The International Monetary Fund (IMF) has urged the British government to reconsider its new financial plan, which includes significant tax cuts funded by government borrowing.
According to the IMF, the plan will increase socioeconomic inequality within the country. It may also undermine the current monetary policy implemented by the Bank of England to battle domestic inflation.
“Given elevated inflation pressures in many countries, including the UK, we do not recommend large and untargeted fiscal packages at this juncture, as it is important that fiscal policy does not work at cross purposes to monetary policy,” IMF said.
The IMF added that it “closely” monitored the economic developments within the U.K. and engaged with the country’s authorities.
Last Friday, Chancellor of the Exchequer Kwasi Kwarteng announced that Britain would implement its Growth Plan next year, reducing the basic income tax to 19 percent and maintaining corporate tax at the same 19-percent rate. The announcement came amid the increase in energy costs. The country is expected to apply for its largest loan since 1972 to fund this project, predicted to cost around £50 billion (approximately $53 billion).
The statement faced international backlashes and resulted in the steepest plunge of the pound sterling against the U.S. dollar on Monday. The currency went down by 4.9 percent to $1.0327, its lowest point in history.

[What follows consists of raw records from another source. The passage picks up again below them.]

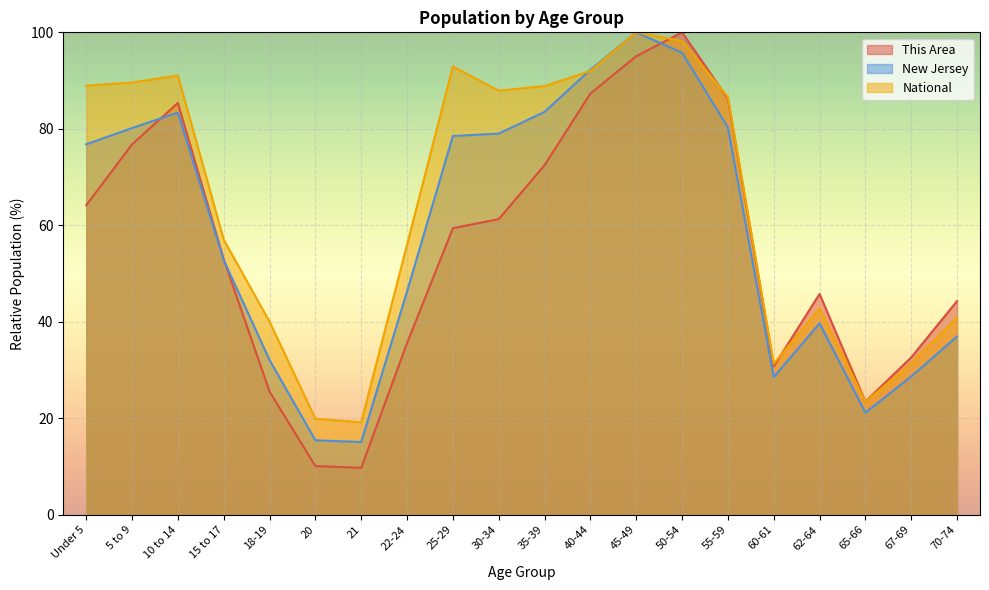

At which category does This Area reach its first local valley?

21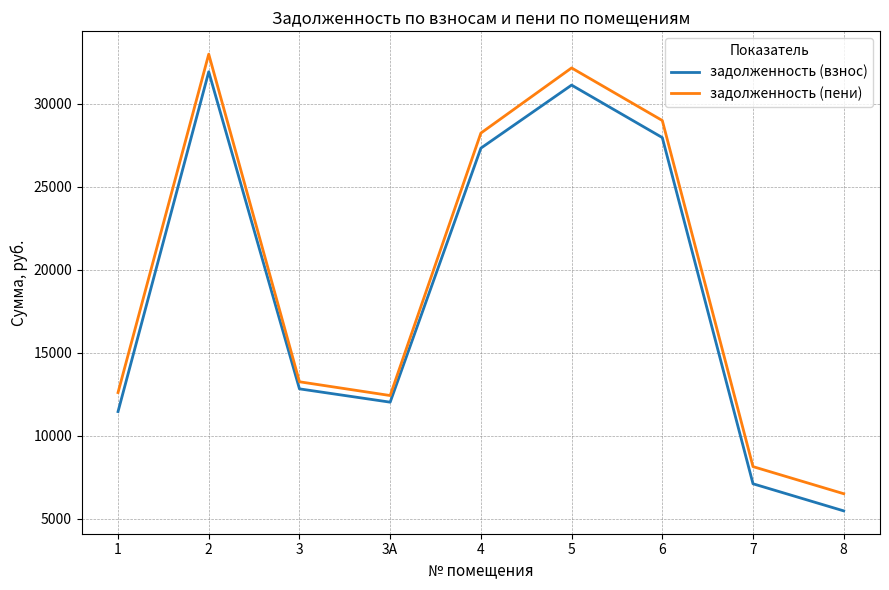

What position from the left is 5?

6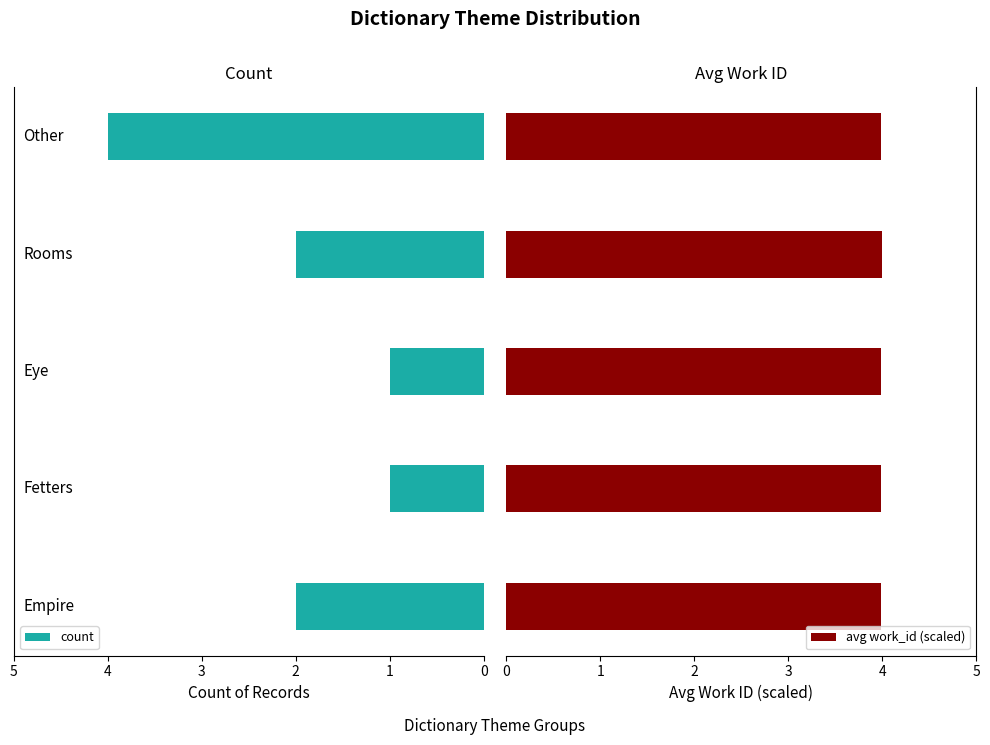

What is the difference between the maximum and minimum values in the count series?

3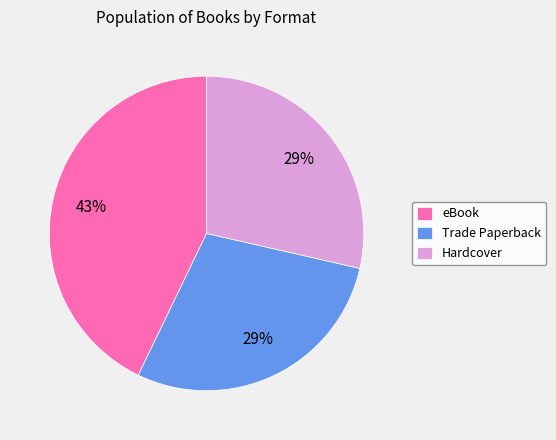

True or false: eBook accounts for 54% of the total.

False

The bond prices also went down sharply after the announcement.
In the past few months, IMF officials have consistently warned countries to consider their monetary policies as central banks are raising interest rates to manage inflation. The IMF insisted governments must ensure that only the poorest households receive the fiscal packages.

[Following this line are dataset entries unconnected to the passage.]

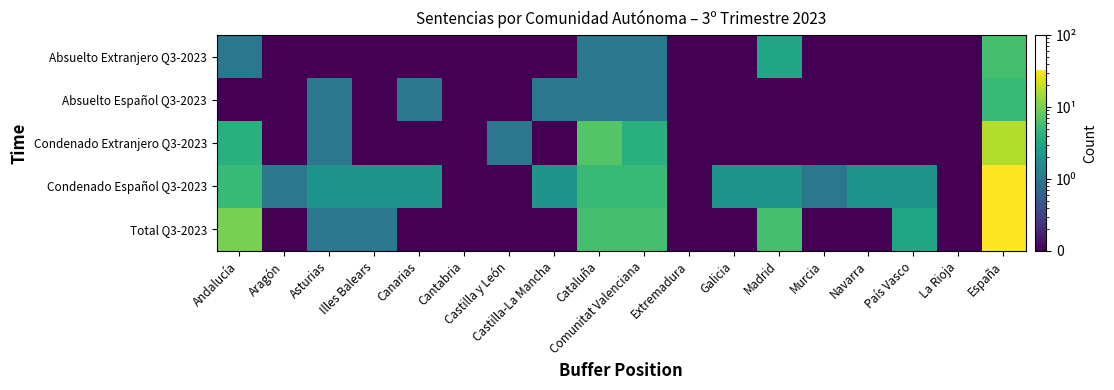

Which label corresponds to the largest value in the chart?

España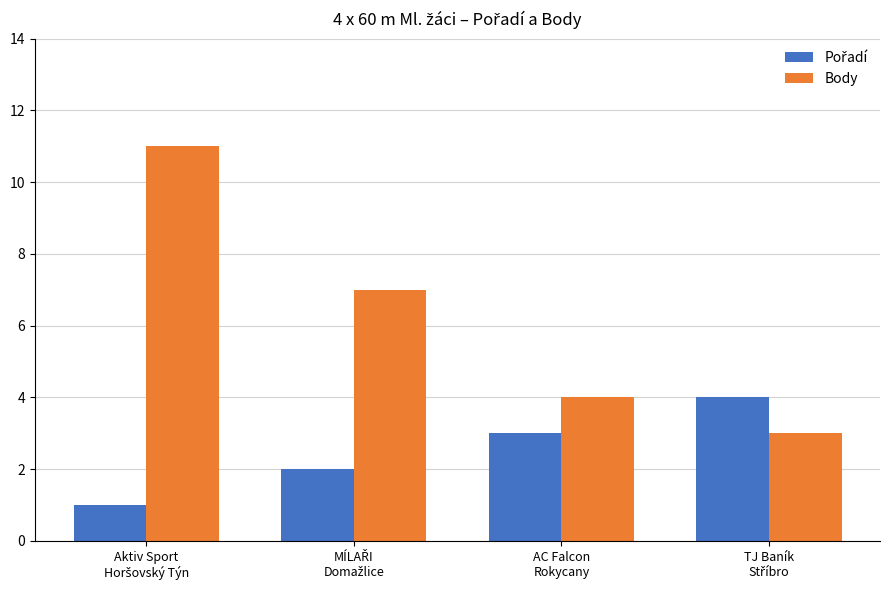

Which series has the widest spread of values?

Body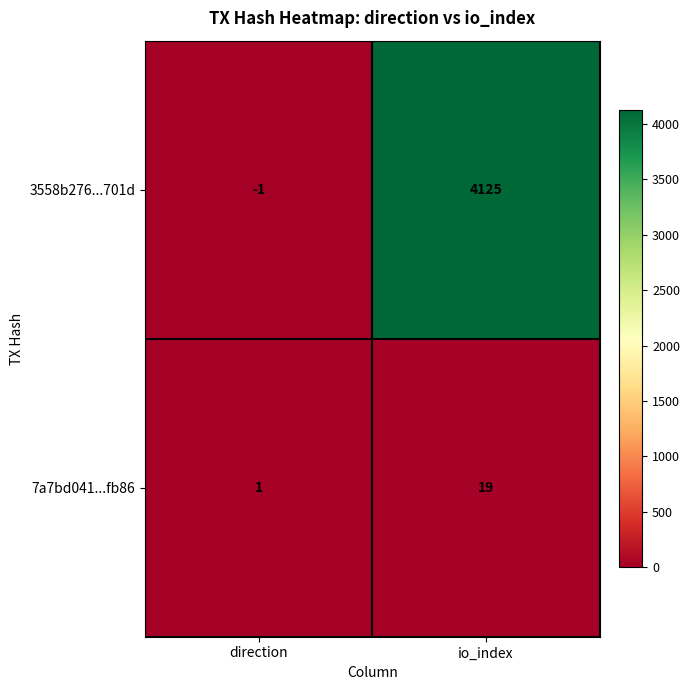

How many distinct data groups are displayed?

2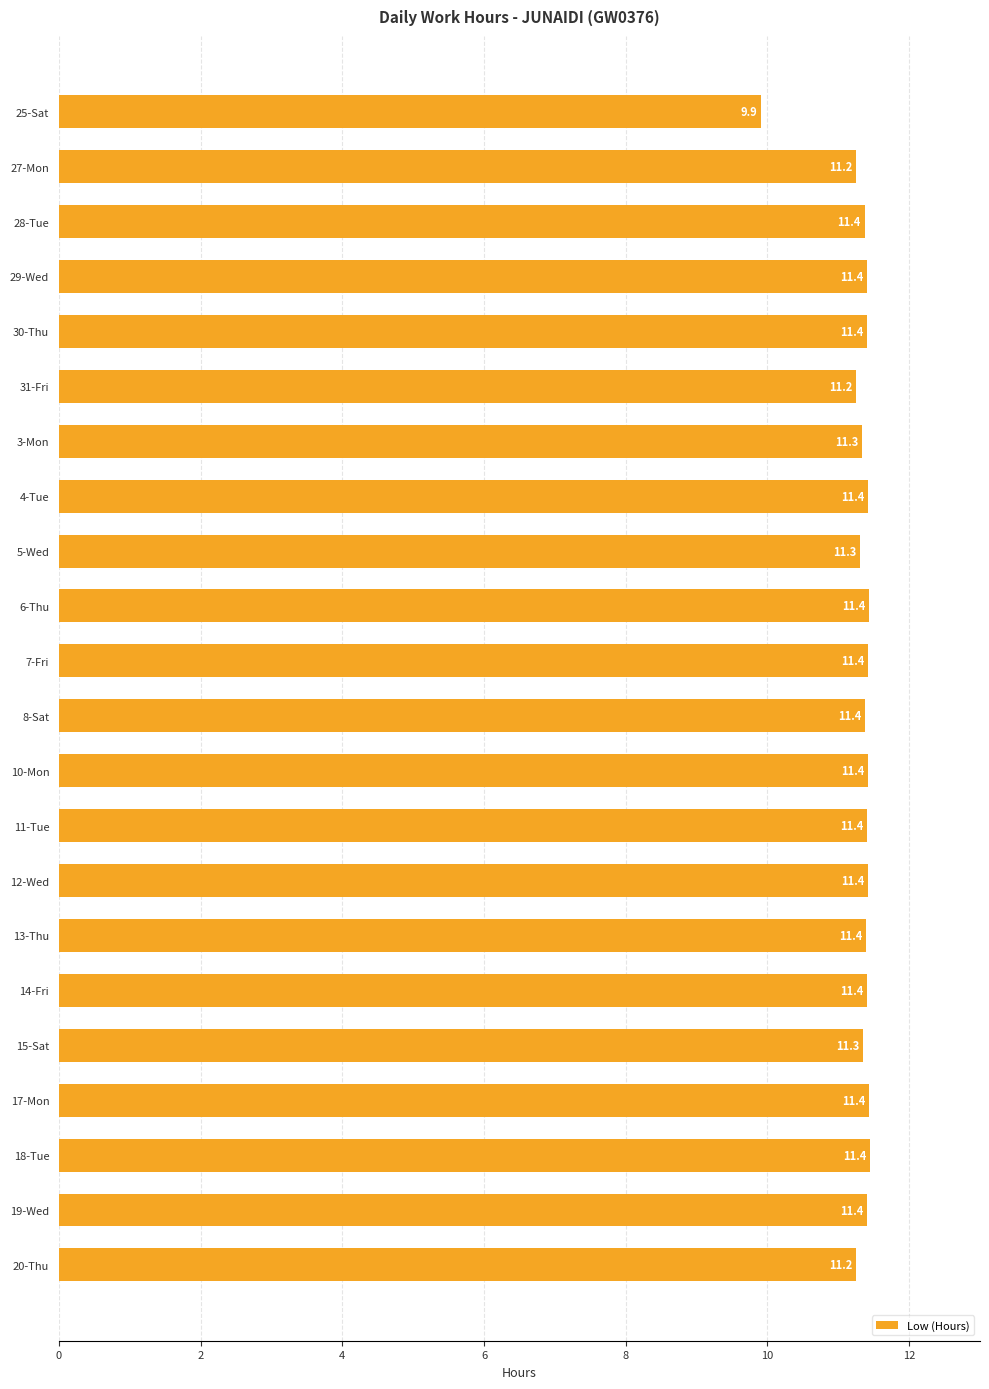

What is the average value?

11.3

Responding to the market situation, Kwarteng said the U.K. government would introduce “medium-term fiscal plans” in the upcoming finance meeting on November 23. The IMF welcomed Kwarteng’s statement and said it was an “early opportunity” for the government to prepare “more targeted” fiscal packages.

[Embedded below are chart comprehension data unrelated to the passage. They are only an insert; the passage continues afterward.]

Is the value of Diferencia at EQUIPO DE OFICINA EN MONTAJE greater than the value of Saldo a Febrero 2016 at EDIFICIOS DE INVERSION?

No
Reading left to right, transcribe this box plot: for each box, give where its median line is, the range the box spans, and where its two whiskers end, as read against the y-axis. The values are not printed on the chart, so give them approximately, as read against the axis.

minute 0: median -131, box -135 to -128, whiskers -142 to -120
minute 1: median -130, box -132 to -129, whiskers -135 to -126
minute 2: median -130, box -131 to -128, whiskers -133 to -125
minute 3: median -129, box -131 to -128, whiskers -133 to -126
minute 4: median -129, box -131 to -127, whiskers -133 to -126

Responses from other institutions
Credit rating agency Moody’s CreditView called the British tax cut plan “credit negative.”
“A sustained confidence shock arising from market concerns over the credibility of the government’s fiscal strategy that resulted in structurally higher funding costs could more permanently weaken the UK’s debt affordability,” the agency said.
Regarding IMF’s statement on the British new fiscal plan, former U.S. treasury secretary Larry Summers said that the international institution usually warns emerging markets and not an established economy like Britain.
“It is early days and things could change and economics is not an exact science, but I would certainly say that this has the look right now of a number of unforced errors,” Summers said.
The Bank of England announced that the institution was ready to hike interest rates to curb inflation. Economists, however, predicted that the sterling would continue its plunge—with steadily rising borrowing costs—unless the British government announced that it would reverse or reformulate its Growth Plan.
“We are focused on growing the economy to raise living standards for everyone and the chancellor has announced he will publish his medium-term fiscal plan on 23 November, which will set out further details on the government’s fiscal rules,” a Treasury representative said.